This article is part of the Hardwiring Justice series on Artificial Intelligence and the Justice System. This is Part 4 in the series examining how AI is shaping policing, prosecution, defense practice, and the courts.*
Applying the Standards to AI Evidence Categories
Artificial intelligence (AI) now generates evidence and outputs that directly influence judicial outcomes. Questions of AI evidence admissibility are therefore becoming central to modern litigation. Risk scores inform detention decisions. [1]Facial recognition matches appear in charging documents. [2] Automated transcripts stand in for recordings that juries never hear.[3] Algorithmic flags trigger supervision violations.[4]
These outputs do not escape evidentiary law because they carry a technology label. When an AI-generated result is used to prove a fact or influence an adjudication, it is evidence, and the standards governing its admissibility are not new. Frye,[5] Daubert,[6] Federal Rule of Evidence (FRE) 702[7], and their state analogs already apply. Understanding how those standards operate across the range of AI tools now embedded in the justice system is not optional for practitioners. It has become a baseline professional obligation.
Computer Vision and Facial Recognition
Computer vision tools analyze visual data to identify faces, read license plates, enhance video, or detect objects.[8] When a computer vision output is offered to connect a defendant to a location or act, it constitutes an assertion about identity that must satisfy evidentiary reliability standards.

DIRECTIONS –
[1] In one to three sentences, explain why, according to the article on AI evidence admissibility, AI-generated outputs do not fall outside evidentiary law.
[2] Carry the article on AI evidence admissibility forward from the point where it stops.

Transcribed page contents
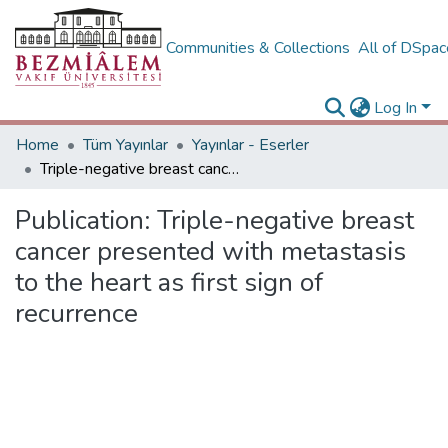
Communities & Collections
All of DSpa
Log In
Home
Tüm Yayınlar
Yayınlar - Eserler
Triple-negative breast cancer presented with metastasis to the heart as first sign of recurrence
Publication:
Triple-negative breast
cancer presented with metastasis
to the heart as first sign of
recurrence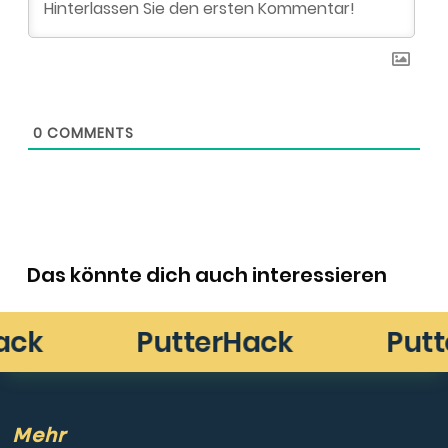
0
COMMENTS
Das könnte dich auch interessieren
Mehr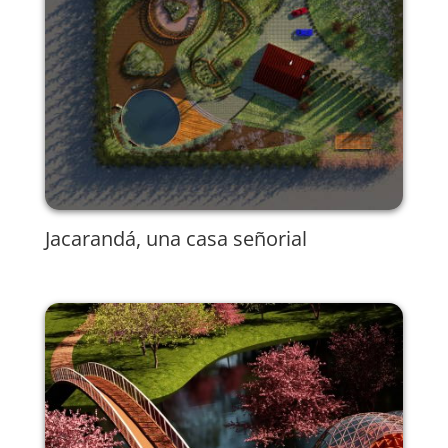
Jacarandá, una casa señorial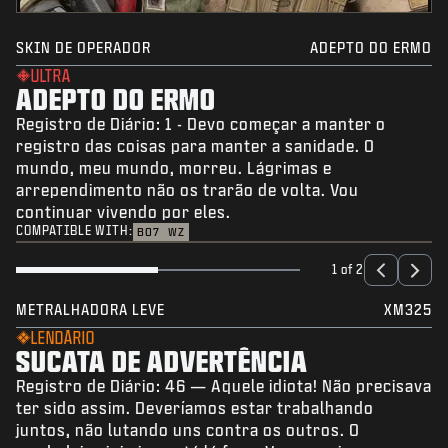
SKIN DE OPERADOR
ADEPTO DO ERMO
ULTRA
ADEPTO DO ERMO
Registro de Diário: 1 - Devo começar a manter o
registro das coisas para manter a sanidade. O
mundo, meu mundo, morreu. Lágrimas e
arrependimento não os trarão de volta. Vou
continuar vivendo por eles.
COMPATIBLE WITH:
BO7
WZ
1 of 2
METRALHADORA LEVE
XM325
LENDÁRIO
SUCATA DE ADVERTÊNCIA
Registro de Diário: 46 — Aquele idiota! Não precisava
ter sido assim. Deveríamos estar trabalhando
juntos, não lutando uns contra os outros. O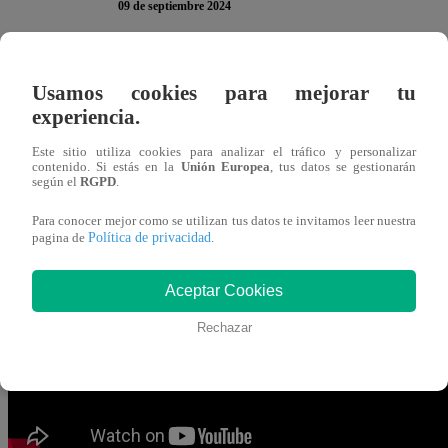
09 de septiembre 2024
Luego de una ardua batalla en la cocina de “El Gran Che
Usamos cookies para mejorar tu
primero en darle unas palabras de despedida fue Adolfo 
experiencia.
honesto. Si alguien voy a extrañar en esta academia es 
Este sitio utiliza cookies para analizar el tráfico y personalizar
contenido. Si estás en la
Unión Europea
, tus datos se gestionarán
según el
RGPD
.
Carlos Palma se quebró cuando tuvo que despedirse del
tantas enseñanzas, con lo que me quedo es con todo lo
Para conocer mejor como se utilizan tus datos te invitamos leer nuestra
Política de privacidad
pagina de
.
este tiempo. La vez pasada dije que me iba a feliz, pero
sólo un momento, así que me voy agradecido”,
narró en
Aceptar Cookies
Rechazar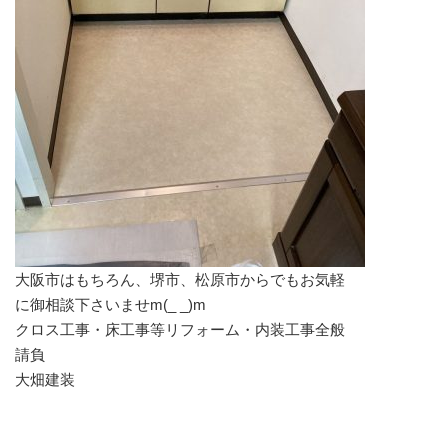
大阪市はもちろん、堺市、松原市からでもお気軽
に御相談下さいませm(_ _)m
クロス工事・床工事等リフォーム・内装工事全般
請負
大畑建装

ANSWERS BY ITEM –
[1] Carrying a technology label does not exempt these outputs. When an AI-generated result is used to prove a fact or influence an adjudication, it is evidence, so Frye, Daubert, Federal Rule of Evidence 702, and their state analogs already govern its admissibility.

[2]
Under Daubert/FRE 702 standard courts must evaluate the system’s testing protocols, known error rates, peer review history, and the standards controlling its operation.[9] Facial recognition systems generate probabilistic outputs with measurable false-positive rates that may vary across demographic groups.[10] Video enhancement systems may interpolate or reconstruct pixels in ways that alter perceived content.[11]
Despite widespread law enforcement use, no court has subjected facial recognition to a rigorous Daubert analysis and found it admissible as identification evidence, and law review scholarship directly confronting admissibility has generally concluded that the methodology lacks general acceptance within the relevant scientific community, casting serious doubt on whether facial recognition as actually deployed can satisfy Daubert’s testing and error rate requirements.[12]
Under Frye, the inquiry focuses on whether the specific methodology is generally accepted within the biometrics or computer vision research community.[13] This is a distinct question from whether the tool has been widely adopted by law enforcement agencies. In People v. Carrington,[14] a prosecution expert testified that facial recognition technology was “in its infancy” and that law enforcement did not use it as the sole basis to identify or eliminate a suspect , acknowledging that operational deployment had outpaced scientific validation.[15] That testimony, made in the context of a Kelly/Frye hearing, underscores that widespread law enforcement adoption of the technology but also suggests that it does not yet satisfy Frye’s general acceptance requirement.
Evidentiary Issue: A facial recognition output is a probabilistic assessment, not a definitive identification. Admissibility requires disclosure of the system’s error rate and the conditions under which the output was generated.
Automated Audio Transcription
Speech-to-text systems generate transcripts used in charging decisions, impeachment, and probation proceedings.[16]These systems infer words probabilistically from acoustic data and language models.[17]
If a transcript is introduced to establish what was said, reliability must be examined.[18] Courts should consider error rates under acoustic conditions comparable to the recording at issue, performance variation across accents and dialects, model versioning and updates since the time of the recording, and the availability of independent validation studies.[19]Automated transcription is not clerical work when it functions as evidence.[20] It is a technical methodology subject to Rule 702 and Daubert scrutiny.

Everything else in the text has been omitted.